#### REQUIRED WORK:
Your response should consist of every record, exactly as given.

Content starts

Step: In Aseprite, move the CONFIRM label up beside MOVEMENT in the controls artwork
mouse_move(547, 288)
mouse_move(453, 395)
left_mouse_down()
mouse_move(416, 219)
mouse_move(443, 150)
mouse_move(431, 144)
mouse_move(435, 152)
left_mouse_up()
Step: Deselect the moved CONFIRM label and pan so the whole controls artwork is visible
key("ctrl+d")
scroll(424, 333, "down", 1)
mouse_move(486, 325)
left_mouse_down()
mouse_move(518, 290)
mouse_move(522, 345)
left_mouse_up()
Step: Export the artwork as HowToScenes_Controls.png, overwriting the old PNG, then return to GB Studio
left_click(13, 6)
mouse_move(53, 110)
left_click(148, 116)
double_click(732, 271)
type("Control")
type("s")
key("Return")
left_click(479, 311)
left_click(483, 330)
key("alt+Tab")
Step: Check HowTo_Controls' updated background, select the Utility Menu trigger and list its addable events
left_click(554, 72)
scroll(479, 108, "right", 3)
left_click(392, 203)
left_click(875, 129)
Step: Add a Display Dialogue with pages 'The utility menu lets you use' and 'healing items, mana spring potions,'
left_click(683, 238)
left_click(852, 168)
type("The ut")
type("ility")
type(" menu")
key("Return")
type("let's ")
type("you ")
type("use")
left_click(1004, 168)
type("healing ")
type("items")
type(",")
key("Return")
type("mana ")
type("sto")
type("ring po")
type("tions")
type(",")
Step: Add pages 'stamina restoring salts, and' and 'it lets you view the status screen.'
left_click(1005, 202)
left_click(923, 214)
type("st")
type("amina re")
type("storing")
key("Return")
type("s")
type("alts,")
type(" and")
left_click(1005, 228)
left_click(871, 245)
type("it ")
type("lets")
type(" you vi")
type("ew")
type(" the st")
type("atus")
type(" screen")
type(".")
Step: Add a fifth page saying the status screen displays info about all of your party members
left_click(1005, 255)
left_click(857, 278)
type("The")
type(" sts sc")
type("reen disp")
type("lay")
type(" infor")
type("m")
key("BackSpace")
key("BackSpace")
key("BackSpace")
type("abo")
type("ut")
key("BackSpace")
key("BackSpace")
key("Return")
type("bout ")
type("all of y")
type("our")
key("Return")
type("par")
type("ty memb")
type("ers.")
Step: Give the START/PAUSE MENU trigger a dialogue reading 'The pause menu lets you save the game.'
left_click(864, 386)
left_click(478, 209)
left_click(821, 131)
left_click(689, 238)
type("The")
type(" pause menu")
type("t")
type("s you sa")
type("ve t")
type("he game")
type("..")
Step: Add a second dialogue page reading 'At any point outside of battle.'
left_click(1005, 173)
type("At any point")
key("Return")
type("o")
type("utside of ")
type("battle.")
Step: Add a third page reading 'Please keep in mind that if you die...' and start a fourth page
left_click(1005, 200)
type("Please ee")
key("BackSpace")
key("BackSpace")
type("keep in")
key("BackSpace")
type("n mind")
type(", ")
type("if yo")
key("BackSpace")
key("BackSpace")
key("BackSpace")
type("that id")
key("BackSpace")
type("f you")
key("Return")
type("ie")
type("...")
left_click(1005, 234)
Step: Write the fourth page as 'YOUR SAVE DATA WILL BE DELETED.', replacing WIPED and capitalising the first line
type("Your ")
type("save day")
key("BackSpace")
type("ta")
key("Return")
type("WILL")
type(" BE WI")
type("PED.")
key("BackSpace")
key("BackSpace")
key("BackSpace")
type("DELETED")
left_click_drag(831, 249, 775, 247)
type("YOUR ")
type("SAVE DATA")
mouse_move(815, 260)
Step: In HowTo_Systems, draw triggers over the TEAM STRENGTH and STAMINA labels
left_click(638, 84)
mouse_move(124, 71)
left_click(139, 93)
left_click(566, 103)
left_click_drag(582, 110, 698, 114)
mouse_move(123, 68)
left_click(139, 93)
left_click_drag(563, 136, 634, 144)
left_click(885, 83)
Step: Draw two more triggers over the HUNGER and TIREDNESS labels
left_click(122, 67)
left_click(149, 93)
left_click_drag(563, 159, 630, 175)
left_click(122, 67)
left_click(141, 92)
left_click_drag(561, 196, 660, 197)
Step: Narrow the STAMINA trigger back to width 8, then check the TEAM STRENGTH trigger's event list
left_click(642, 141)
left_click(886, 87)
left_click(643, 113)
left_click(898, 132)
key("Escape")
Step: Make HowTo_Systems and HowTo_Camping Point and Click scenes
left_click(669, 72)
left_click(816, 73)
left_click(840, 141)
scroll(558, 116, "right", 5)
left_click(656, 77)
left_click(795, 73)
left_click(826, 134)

Content ends

#### SOLUTION TO THE EXERCISE:
Step: In Aseprite, move the CONFIRM label up beside MOVEMENT in the controls artwork
mouse_move(547, 288)
mouse_move(453, 395)
left_mouse_down()
mouse_move(416, 219)
mouse_move(443, 150)
mouse_move(431, 144)
mouse_move(435, 152)
left_mouse_up()
Step: Deselect the moved CONFIRM label and pan so the whole controls artwork is visible
key("ctrl+d")
scroll(424, 333, "down", 1)
mouse_move(486, 325)
left_mouse_down()
mouse_move(518, 290)
mouse_move(522, 345)
left_mouse_up()
Step: Export the artwork as HowToScenes_Controls.png, overwriting the old PNG, then return to GB Studio
left_click(13, 6)
mouse_move(53, 110)
left_click(148, 116)
double_click(732, 271)
type("Control")
type("s")
key("Return")
left_click(479, 311)
left_click(483, 330)
key("alt+Tab")
Step: Check HowTo_Controls' updated background, select the Utility Menu trigger and list its addable events
left_click(554, 72)
scroll(479, 108, "right", 3)
left_click(392, 203)
left_click(875, 129)
Step: Add a Display Dialogue with pages 'The utility menu lets you use' and 'healing items, mana spring potions,'
left_click(683, 238)
left_click(852, 168)
type("The ut")
type("ility")
type(" menu")
key("Return")
type("let's ")
type("you ")
type("use")
left_click(1004, 168)
type("healing ")
type("items")
type(",")
key("Return")
type("mana ")
type("sto")
type("ring po")
type("tions")
type(",")
Step: Add pages 'stamina restoring salts, and' and 'it lets you view the status screen.'
left_click(1005, 202)
left_click(923, 214)
type("st")
type("amina re")
type("storing")
key("Return")
type("s")
type("alts,")
type(" and")
left_click(1005, 228)
left_click(871, 245)
type("it ")
type("lets")
type(" you vi")
type("ew")
type(" the st")
type("atus")
type(" screen")
type(".")
Step: Add a fifth page saying the status screen displays info about all of your party members
left_click(1005, 255)
left_click(857, 278)
type("The")
type(" sts sc")
type("reen disp")
type("lay")
type(" infor")
type("m")
key("BackSpace")
key("BackSpace")
key("BackSpace")
type("abo")
type("ut")
key("BackSpace")
key("BackSpace")
key("Return")
type("bout ")
type("all of y")
type("our")
key("Return")
type("par")
type("ty memb")
type("ers.")
Step: Give the START/PAUSE MENU trigger a dialogue reading 'The pause menu lets you save the game.'
left_click(864, 386)
left_click(478, 209)
left_click(821, 131)
left_click(689, 238)
type("The")
type(" pause menu")
type("t")
type("s you sa")
type("ve t")
type("he game")
type("..")
Step: Add a second dialogue page reading 'At any point outside of battle.'
left_click(1005, 173)
type("At any point")
key("Return")
type("o")
type("utside of ")
type("battle.")
Step: Add a third page reading 'Please keep in mind that if you die...' and start a fourth page
left_click(1005, 200)
type("Please ee")
key("BackSpace")
key("BackSpace")
type("keep in")
key("BackSpace")
type("n mind")
type(", ")
type("if yo")
key("BackSpace")
key("BackSpace")
key("BackSpace")
type("that id")
key("BackSpace")
type("f you")
key("Return")
type("ie")
type("...")
left_click(1005, 234)
Step: Write the fourth page as 'YOUR SAVE DATA WILL BE DELETED.', replacing WIPED and capitalising the first line
type("Your ")
type("save day")
key("BackSpace")
type("ta")
key("Return")
type("WILL")
type(" BE WI")
type("PED.")
key("BackSpace")
key("BackSpace")
key("BackSpace")
type("DELETED")
left_click_drag(831, 249, 775, 247)
type("YOUR ")
type("SAVE DATA")
mouse_move(815, 260)
Step: In HowTo_Systems, draw triggers over the TEAM STRENGTH and STAMINA labels
left_click(638, 84)
mouse_move(124, 71)
left_click(139, 93)
left_click(566, 103)
left_click_drag(582, 110, 698, 114)
mouse_move(123, 68)
left_click(139, 93)
left_click_drag(563, 136, 634, 144)
left_click(885, 83)
Step: Draw two more triggers over the HUNGER and TIREDNESS labels
left_click(122, 67)
left_click(149, 93)
left_click_drag(563, 159, 630, 175)
left_click(122, 67)
left_click(141, 92)
left_click_drag(561, 196, 660, 197)
Step: Narrow the STAMINA trigger back to width 8, then check the TEAM STRENGTH trigger's event list
left_click(642, 141)
left_click(886, 87)
left_click(643, 113)
left_click(898, 132)
key("Escape")
Step: Make HowTo_Systems and HowTo_Camping Point and Click scenes
left_click(669, 72)
left_click(816, 73)
left_click(840, 141)
scroll(558, 116, "right", 5)
left_click(656, 77)
left_click(795, 73)
left_click(826, 134)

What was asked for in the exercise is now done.